◆ Task statement ◆
With the line containing "storage box: none" as the first and the final line of the entries as the last, repeat exactly the lines in that span, including both.

Content starts

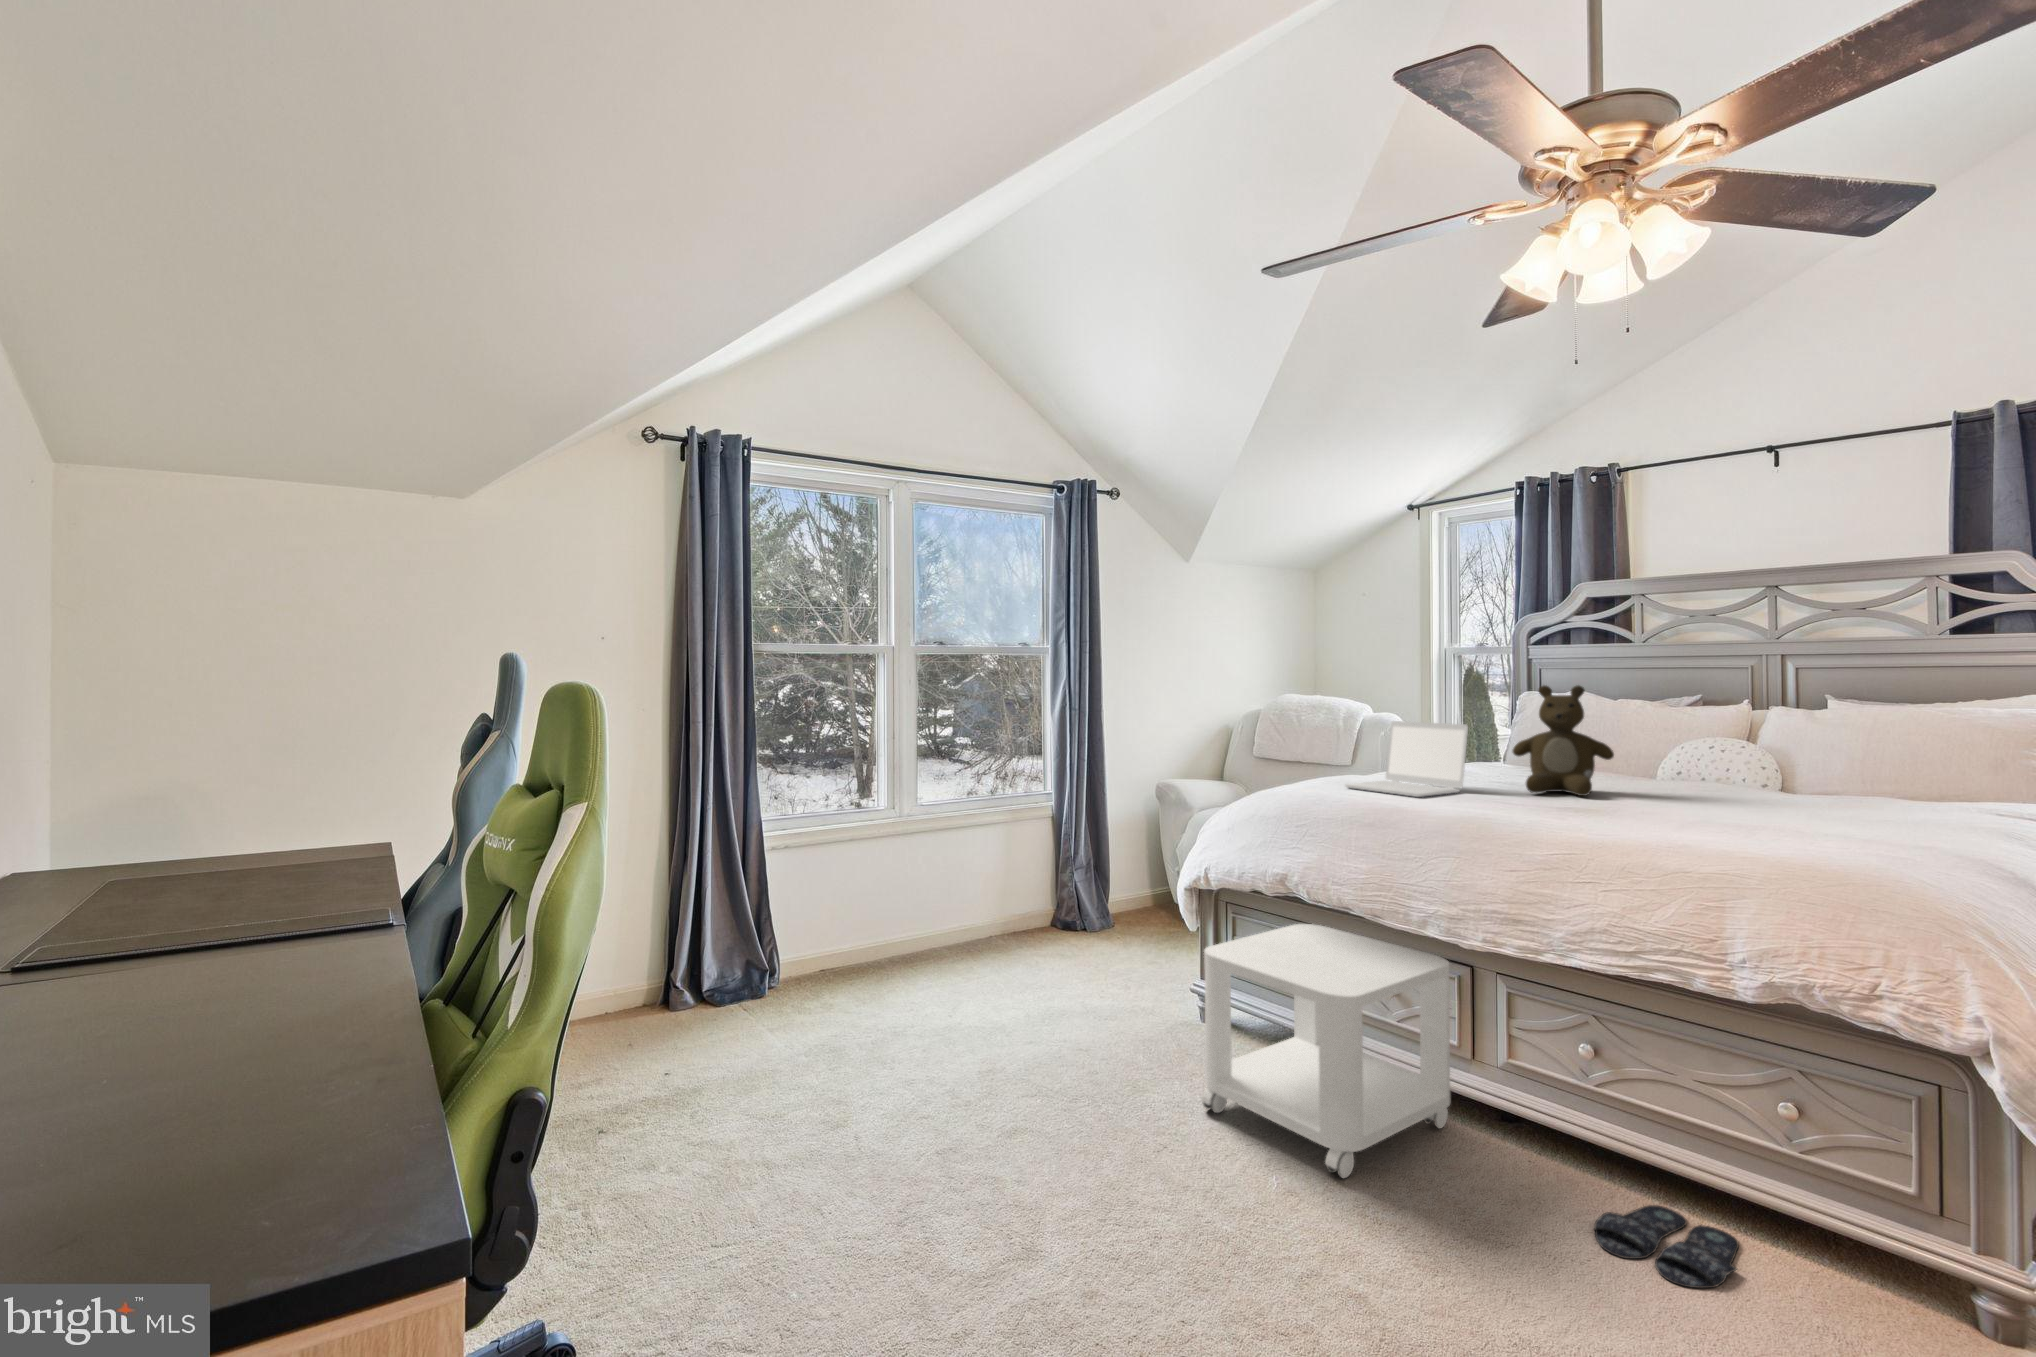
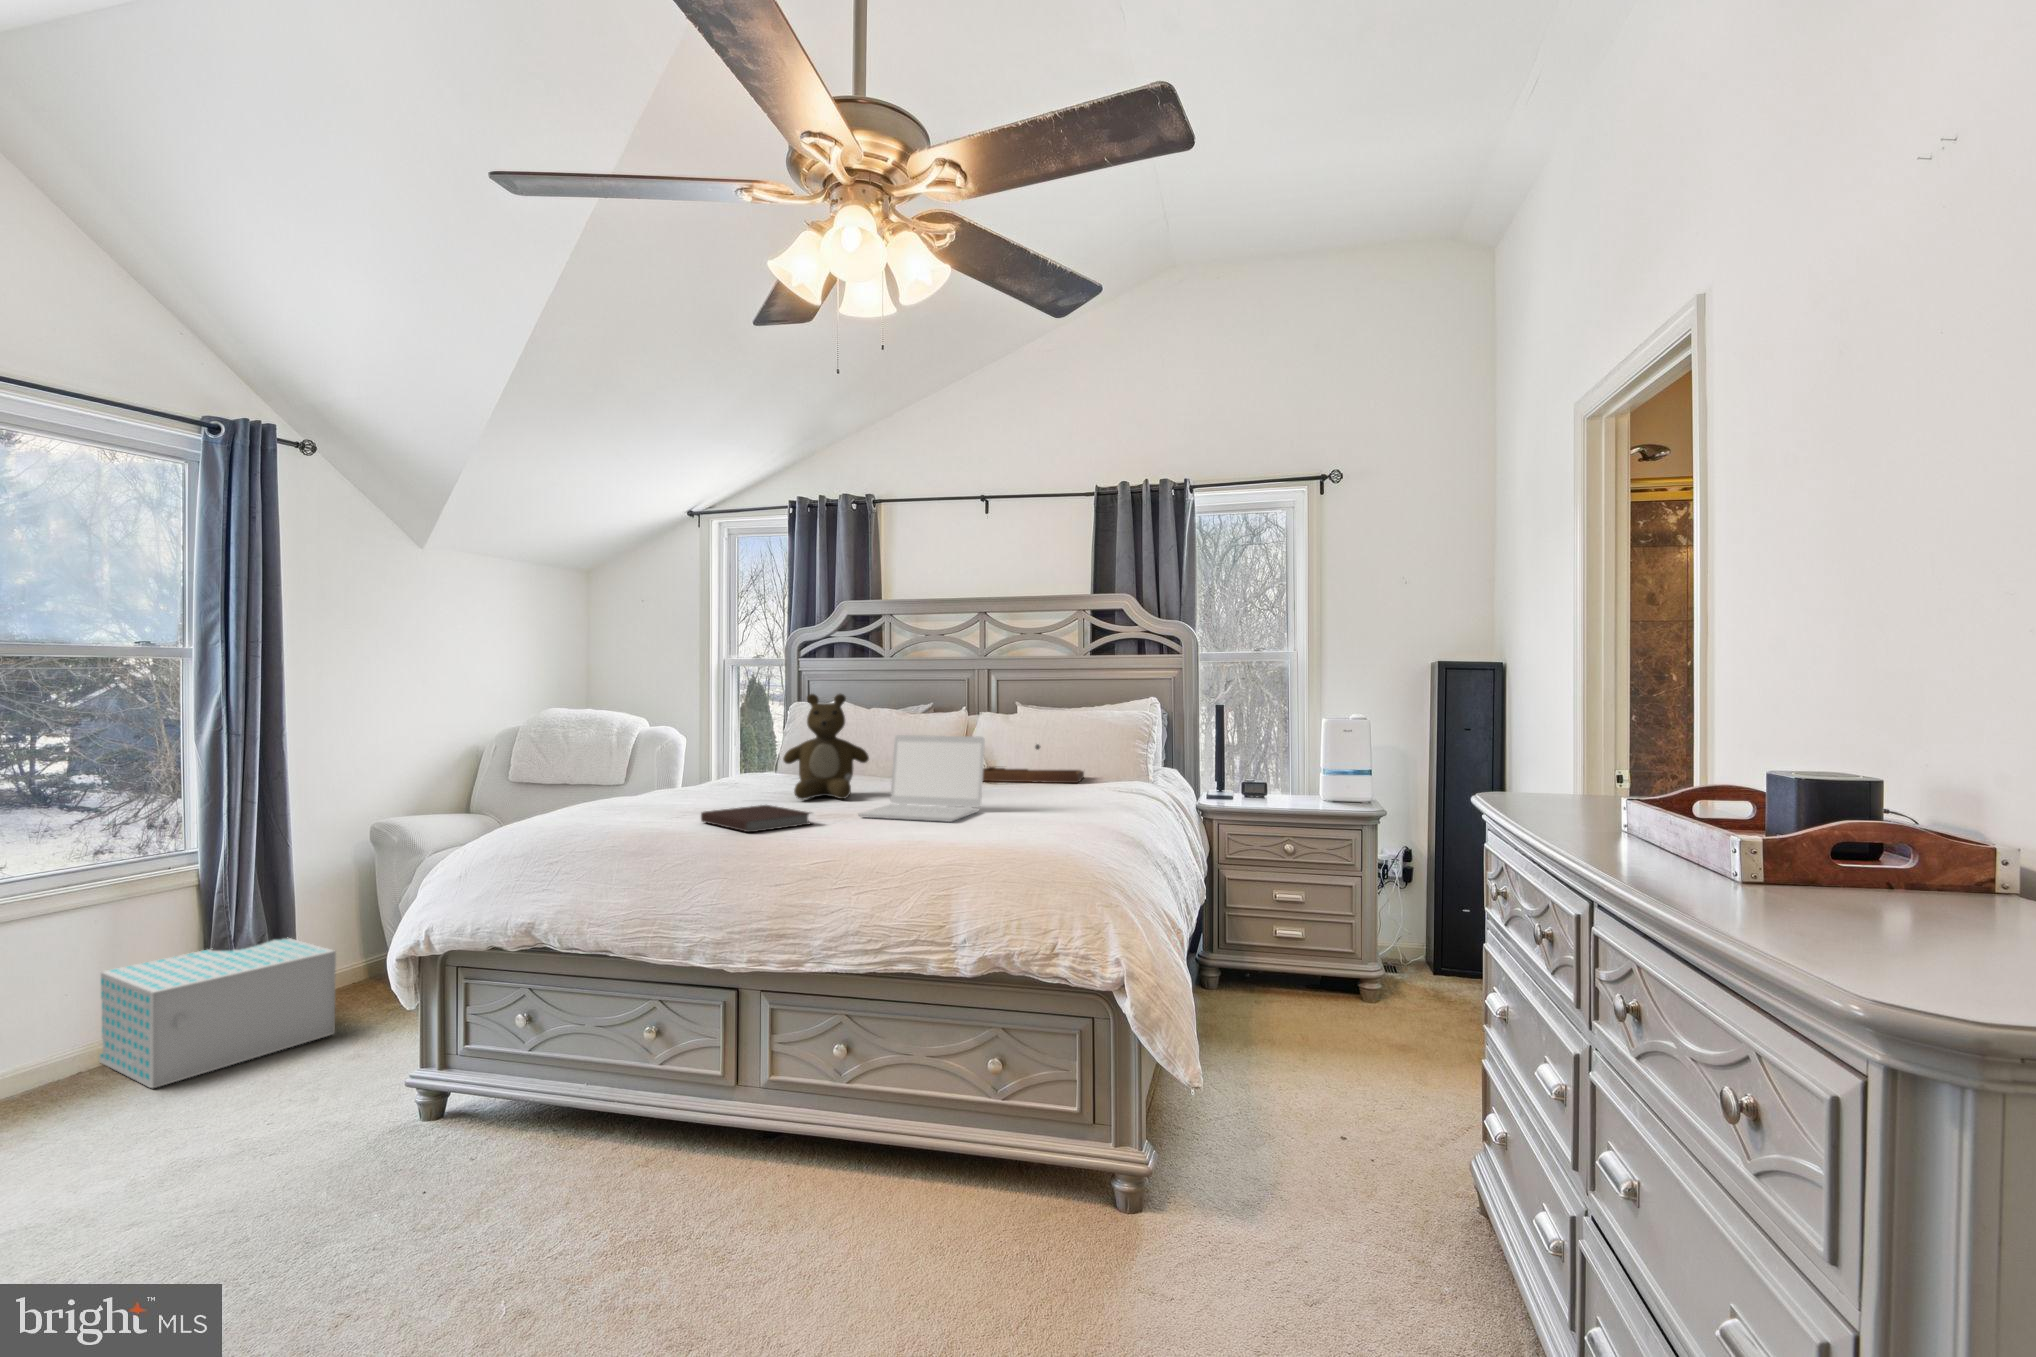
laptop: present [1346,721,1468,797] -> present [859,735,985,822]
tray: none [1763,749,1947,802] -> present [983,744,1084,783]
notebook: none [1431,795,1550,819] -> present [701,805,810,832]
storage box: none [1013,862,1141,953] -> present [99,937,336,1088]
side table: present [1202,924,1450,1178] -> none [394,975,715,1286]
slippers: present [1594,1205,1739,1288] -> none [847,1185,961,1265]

Content ends

◆ Output of the task ◆
storage box: none [1013,862,1141,953] -> present [99,937,336,1088]
side table: present [1202,924,1450,1178] -> none [394,975,715,1286]
slippers: present [1594,1205,1739,1288] -> none [847,1185,961,1265]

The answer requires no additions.